Recently, a friend of mine asked me a Facebook system design question: design a web crawler. The requirements are:
- One billion URLs from 1 seed URL,
- No duplicated crawling,
- Distribute the load evenly,
- 10k hacked machines,
- Minimize the communication between machines.
Before we start to answer this question, let's see how a standard crawler is supposed to work. Usually, crawler systems are centralized, which means some components are shared by all crawler machine. For example, a simplified crawler system is like below:
URL Frontier is usually implemented with message queue and a centralized database is used for URL de-duplication. The above system is a typical centralized crawler.
Let's revisit the requirements: #1 and #2 are pretty clear and easy to understand. What do requirements #4 and #5 really mean? Sometimes, the requirement #4 can be expressed as below:
4a. All machines are deployed with same software.
Requirement #4 actually implies that you are not suppose to design a centralized crawler system. With hacked machines, you are not able to set up a centralized database or a message queue. With this mind, we need to design a decentralized crawler system. Requirement 4a makes it even clearer: every machine has the same software which means every machine does the exact same job. You won't be able to have a dedicated database or message queue.
What does requirement #5 mean? This requirement implies what crawler assignment strategy to use. A centralized crawler system can use a central system (URL Frontier in above graph) to determine URL assignment based on some predefined strategy. In contrast, a decentralized crawler system has no central point of control. Each crawler knows the assignment strategy and will assign the URLs to the correct crawlers responsible for crawling.
One of the criteria to evaluate assignment strategies is communication overhead [1]. It is defined as follows:
Communication overhead is the total number of pages downloaded by the system divided by the number of URLs that the crawlers have exchanged. The smaller the communication overhead is, the better the assignment strategy is.
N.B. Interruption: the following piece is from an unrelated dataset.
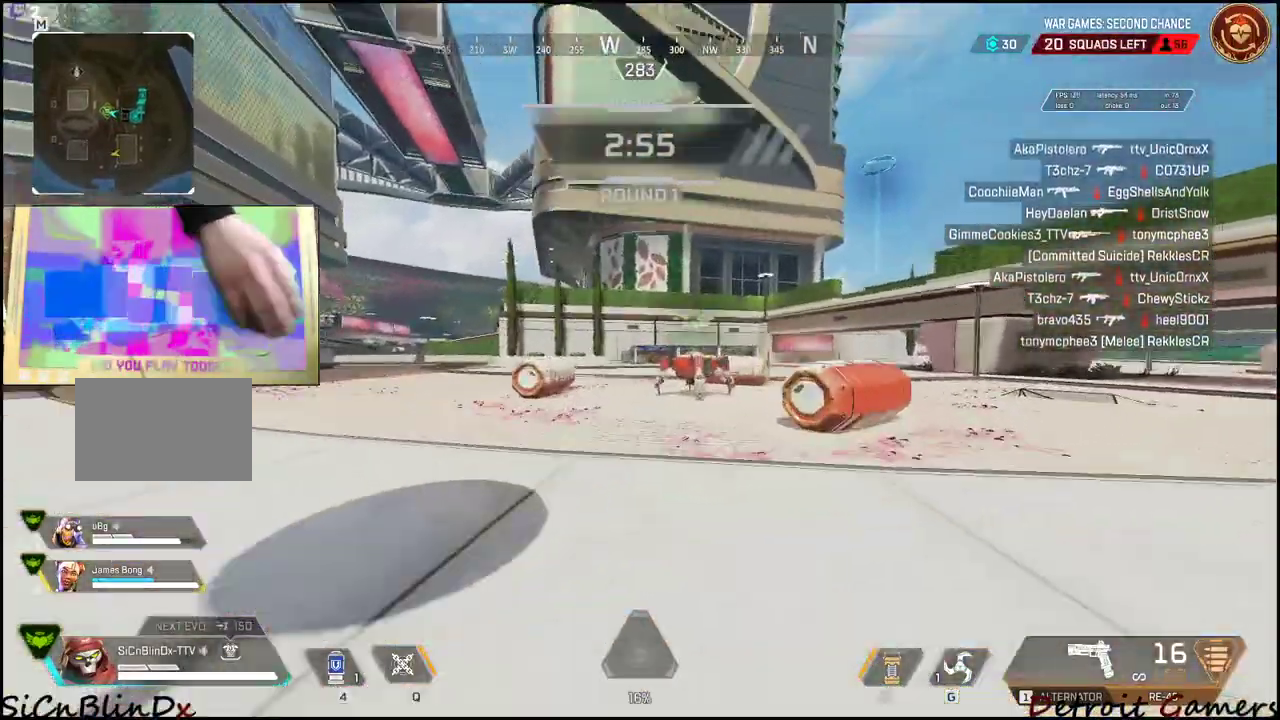
{"keys": ["shift", "w"], "mouse": [], "events": []}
With the centralized crawler, one URL will be transfer a few time before downloading the page: The crawler first sends the URL to database to check if it is crawled or not, if not, crawler sends it to the message queue, then one crawler consumes it from the queue to start downloading. So to download one page, the same URL is transferred at least 3 times within the system.
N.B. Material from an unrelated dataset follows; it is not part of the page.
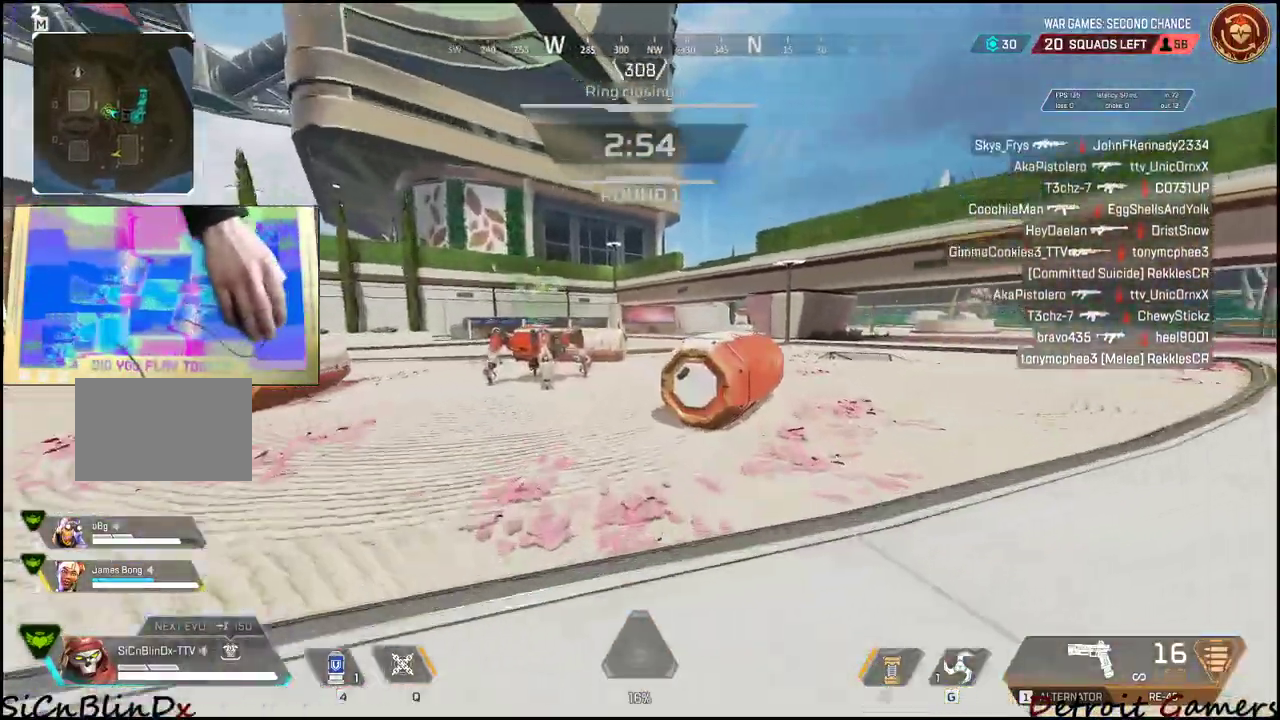
{"keys": ["a", "e", "shift", "w"], "mouse": [], "events": [[217, "a", "down"], [217, "e", "down"], [400, "e", "up"], [500, "e", "down"]]}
Another criteria is balancing: Each crawler should be assigned to the approximately same number of URLs, which essentially is the requirement #3.
With above information, we know we will design a decentralized crawler system. Then the issue becomes finding an appropriate assignment strategy. The easiest assignment strategy is to mod the URLs to the corresponding machines assuming 10k machines are always up. Below is the design:
The key point of the above design is each machine does exactly the same job.
Here is the flow:
- The URL Frontier receives the URLs. It checks if the URLs are in the cache. If not, it adds the URLs to queue, and the cache.
- Crawler consumes the messages, downloads HTML, extracts URLs from documents, and hash URLs and assigns them to corresponding machines using mod.
With the above design, URLs are evenly distributed within 10k machines, and for 1 page download, only 1 transfer of URL between machines. The communication between machines are minimized. The in memory HashSet guarantees no duplicate crawl. So all requirements are met.
The above design transfer URLs immediately after they are discovered. The crawler can wait for a while then send URLs in a batch, which further reduces the communication overhead. For example, dedup can be implemented before assignment.
One assumption we made is that 10k machines are always up so we can use mod to hash URLs. What if this assumption doesn't hold? The above design still works but we need to use a different hashing algorithm: consistent hashing. If you don't know what it is, please visit wiki.
However, with consistent hashing, no duplicate crawl can't be maintained. The reason is the info of crawled URLs in memory cache is gone. You need to discuss it with your interviewer.
References:
[1]: Junghoo Cho, Hector Garcia-Molina. Parallel Crawlers. WWW2002, May 7-11, 2002, Honolulu, Hawaii, USA.